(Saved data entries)
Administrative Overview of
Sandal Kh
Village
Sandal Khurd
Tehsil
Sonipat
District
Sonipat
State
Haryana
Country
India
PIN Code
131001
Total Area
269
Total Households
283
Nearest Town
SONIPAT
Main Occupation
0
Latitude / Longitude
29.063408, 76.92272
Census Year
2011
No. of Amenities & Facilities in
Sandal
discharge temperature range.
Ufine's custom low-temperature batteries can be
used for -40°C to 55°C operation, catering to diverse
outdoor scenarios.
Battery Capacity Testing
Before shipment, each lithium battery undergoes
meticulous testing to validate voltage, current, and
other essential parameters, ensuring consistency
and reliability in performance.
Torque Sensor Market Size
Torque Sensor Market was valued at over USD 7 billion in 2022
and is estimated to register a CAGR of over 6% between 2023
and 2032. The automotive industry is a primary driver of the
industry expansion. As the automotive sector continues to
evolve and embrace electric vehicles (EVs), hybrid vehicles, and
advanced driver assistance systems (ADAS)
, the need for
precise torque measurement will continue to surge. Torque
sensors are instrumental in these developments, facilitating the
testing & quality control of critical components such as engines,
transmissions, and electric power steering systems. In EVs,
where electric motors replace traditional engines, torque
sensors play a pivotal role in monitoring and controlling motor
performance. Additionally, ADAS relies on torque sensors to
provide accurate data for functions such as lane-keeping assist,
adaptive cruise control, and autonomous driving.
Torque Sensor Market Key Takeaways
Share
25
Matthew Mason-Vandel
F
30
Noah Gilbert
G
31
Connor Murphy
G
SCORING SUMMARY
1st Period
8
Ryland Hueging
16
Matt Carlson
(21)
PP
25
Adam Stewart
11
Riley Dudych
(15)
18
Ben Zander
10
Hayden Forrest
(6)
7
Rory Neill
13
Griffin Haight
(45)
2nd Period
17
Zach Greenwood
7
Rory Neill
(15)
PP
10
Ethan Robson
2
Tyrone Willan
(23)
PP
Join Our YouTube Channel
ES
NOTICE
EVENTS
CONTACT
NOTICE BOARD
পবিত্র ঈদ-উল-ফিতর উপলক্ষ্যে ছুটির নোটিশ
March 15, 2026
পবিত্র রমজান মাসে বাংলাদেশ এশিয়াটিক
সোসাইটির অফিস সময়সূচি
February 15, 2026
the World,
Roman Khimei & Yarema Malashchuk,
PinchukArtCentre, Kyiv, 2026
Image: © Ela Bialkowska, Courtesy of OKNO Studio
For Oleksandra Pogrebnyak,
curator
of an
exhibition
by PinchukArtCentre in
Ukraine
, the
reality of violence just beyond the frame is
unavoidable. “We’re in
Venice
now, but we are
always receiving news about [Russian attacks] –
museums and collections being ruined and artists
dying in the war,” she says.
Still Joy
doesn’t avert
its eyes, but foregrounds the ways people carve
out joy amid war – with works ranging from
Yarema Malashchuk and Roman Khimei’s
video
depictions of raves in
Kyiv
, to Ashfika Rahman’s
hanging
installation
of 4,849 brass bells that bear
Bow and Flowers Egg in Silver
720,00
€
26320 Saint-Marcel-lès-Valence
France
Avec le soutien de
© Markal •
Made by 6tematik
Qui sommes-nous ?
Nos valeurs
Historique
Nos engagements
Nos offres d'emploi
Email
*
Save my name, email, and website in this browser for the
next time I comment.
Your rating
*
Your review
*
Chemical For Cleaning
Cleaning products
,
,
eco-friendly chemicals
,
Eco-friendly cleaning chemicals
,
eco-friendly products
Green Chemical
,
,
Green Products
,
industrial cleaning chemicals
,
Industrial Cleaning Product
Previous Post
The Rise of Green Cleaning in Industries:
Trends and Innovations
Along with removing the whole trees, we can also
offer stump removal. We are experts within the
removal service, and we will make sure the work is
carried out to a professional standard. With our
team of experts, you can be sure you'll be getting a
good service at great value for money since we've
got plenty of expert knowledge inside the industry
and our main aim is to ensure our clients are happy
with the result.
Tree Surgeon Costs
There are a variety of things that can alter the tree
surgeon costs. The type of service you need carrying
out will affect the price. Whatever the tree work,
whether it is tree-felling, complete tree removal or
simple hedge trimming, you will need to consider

● Exercise instructions: Word for word, repeat every record.

● Exercise result:
Administrative Overview of
Sandal Kh
Village
Sandal Khurd
Tehsil
Sonipat
District
Sonipat
State
Haryana
Country
India
PIN Code
131001
Total Area
269
Total Households
283
Nearest Town
SONIPAT
Main Occupation
0
Latitude / Longitude
29.063408, 76.92272
Census Year
2011
No. of Amenities & Facilities in
Sandal
discharge temperature range.
Ufine's custom low-temperature batteries can be
used for -40°C to 55°C operation, catering to diverse
outdoor scenarios.
Battery Capacity Testing
Before shipment, each lithium battery undergoes
meticulous testing to validate voltage, current, and
other essential parameters, ensuring consistency
and reliability in performance.
Torque Sensor Market Size
Torque Sensor Market was valued at over USD 7 billion in 2022
and is estimated to register a CAGR of over 6% between 2023
and 2032. The automotive industry is a primary driver of the
industry expansion. As the automotive sector continues to
evolve and embrace electric vehicles (EVs), hybrid vehicles, and
advanced driver assistance systems (ADAS)
, the need for
precise torque measurement will continue to surge. Torque
sensors are instrumental in these developments, facilitating the
testing & quality control of critical components such as engines,
transmissions, and electric power steering systems. In EVs,
where electric motors replace traditional engines, torque
sensors play a pivotal role in monitoring and controlling motor
performance. Additionally, ADAS relies on torque sensors to
provide accurate data for functions such as lane-keeping assist,
adaptive cruise control, and autonomous driving.
Torque Sensor Market Key Takeaways
Share
25
Matthew Mason-Vandel
F
30
Noah Gilbert
G
31
Connor Murphy
G
SCORING SUMMARY
1st Period
8
Ryland Hueging
16
Matt Carlson
(21)
PP
25
Adam Stewart
11
Riley Dudych
(15)
18
Ben Zander
10
Hayden Forrest
(6)
7
Rory Neill
13
Griffin Haight
(45)
2nd Period
17
Zach Greenwood
7
Rory Neill
(15)
PP
10
Ethan Robson
2
Tyrone Willan
(23)
PP
Join Our YouTube Channel
ES
NOTICE
EVENTS
CONTACT
NOTICE BOARD
পবিত্র ঈদ-উল-ফিতর উপলক্ষ্যে ছুটির নোটিশ
March 15, 2026
পবিত্র রমজান মাসে বাংলাদেশ এশিয়াটিক
সোসাইটির অফিস সময়সূচি
February 15, 2026
the World,
Roman Khimei & Yarema Malashchuk,
PinchukArtCentre, Kyiv, 2026
Image: © Ela Bialkowska, Courtesy of OKNO Studio
For Oleksandra Pogrebnyak,
curator
of an
exhibition
by PinchukArtCentre in
Ukraine
, the
reality of violence just beyond the frame is
unavoidable. “We’re in
Venice
now, but we are
always receiving news about [Russian attacks] –
museums and collections being ruined and artists
dying in the war,” she says.
Still Joy
doesn’t avert
its eyes, but foregrounds the ways people carve
out joy amid war – with works ranging from
Yarema Malashchuk and Roman Khimei’s
video
depictions of raves in
Kyiv
, to Ashfika Rahman’s
hanging
installation
of 4,849 brass bells that bear
Bow and Flowers Egg in Silver
720,00
€
26320 Saint-Marcel-lès-Valence
France
Avec le soutien de
© Markal •
Made by 6tematik
Qui sommes-nous ?
Nos valeurs
Historique
Nos engagements
Nos offres d'emploi
Email
*
Save my name, email, and website in this browser for the
next time I comment.
Your rating
*
Your review
*
Chemical For Cleaning
Cleaning products
,
,
eco-friendly chemicals
,
Eco-friendly cleaning chemicals
,
eco-friendly products
Green Chemical
,
,
Green Products
,
industrial cleaning chemicals
,
Industrial Cleaning Product
Previous Post
The Rise of Green Cleaning in Industries:
Trends and Innovations
Along with removing the whole trees, we can also
offer stump removal. We are experts within the
removal service, and we will make sure the work is
carried out to a professional standard. With our
team of experts, you can be sure you'll be getting a
good service at great value for money since we've
got plenty of expert knowledge inside the industry
and our main aim is to ensure our clients are happy
with the result.
Tree Surgeon Costs
There are a variety of things that can alter the tree
surgeon costs. The type of service you need carrying
out will affect the price. Whatever the tree work,
whether it is tree-felling, complete tree removal or
simple hedge trimming, you will need to consider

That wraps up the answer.